PyPi interactive dependency graph - alesdotio
http://ssaboum.github.io/meta-deps/

======
peterwaller
It would be nice to be able to search for a package. Also, the graph currently
has a node per "dependency", which may be with a pinned version. Maybe it
might be even better if it just showed package dependencies?
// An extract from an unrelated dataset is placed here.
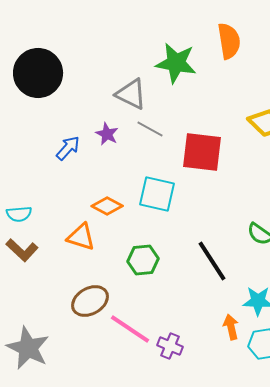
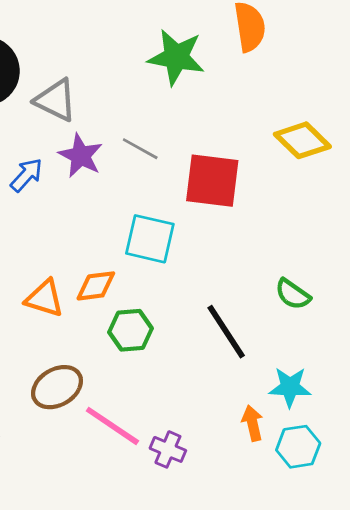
gray triangle: (131, 94) -> (56, 100), moved
purple star: (107, 134) -> (81, 156), size x1.4
orange diamond: (107, 206) -> (96, 286), moved, turned -36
Looking through
the structure you can see "interesting" packages, but because a package counts
as different if a version is specified it makes it hard to browse through the
interesting connections.

------
ekns
I was curious about what the most common dependencies were so I hacked the
IPython notebook a bit:

    
    
      import json, pip, re
      from base64 import b64decode
      from itertools import chain
      from collections import Counter
    
      def get_name(x):
          "This captures most of the base names for dependencies"
          if x.startswith('#'):
              return
          try:
              return pip.req.InstallRequirement.from_line(re.sub('["\']', '', x)).name.lower()
          except ValueError:
              return
      
      C = Counter()
      
      data = []
      with open('pypi-deps.csv', 'r') as file:
          for line in file:
              name, version, deps = line.split('\t')
              deps = filter(None, map(get_name, json.loads(b64decode(deps))))
              data+= [(name, version, deps)]
              for x in deps: C[x] += 1
      
      print '\n'.join('{0}\t{1}'.format(*x) for x in C.most_common(20))
    

The results:

    
    
      setuptools	1949
      django	546
      zope.interface	244
      requests	241
      lxml	204
      zope.component	203
      simplejson	202
      flask	158
      zc.buildout	127
      argparse	110
      zope.schema	109
      python-dateutil	108
      jinja2	105
      distribute	104
      pyyaml	103
      fanstatic	95
      beautifulsoup	93
      zope.publisher	91
      sqlalchemy	91
      numpy	89

------
LyndsySimon
It would be interesting if one could trace the dependencies recursively - but
knowing how PyPI works, that would be incredibly time- and bandwidth-
consuming.

Still, if one had access to a mirror, it could be done...

------
hoov
My favorite is:

    
    
      [x.strip() for x in open("DEPENDENCES.txt").read().split("\n") if x.strip()]

------
tlarkworthy
setup tools and django win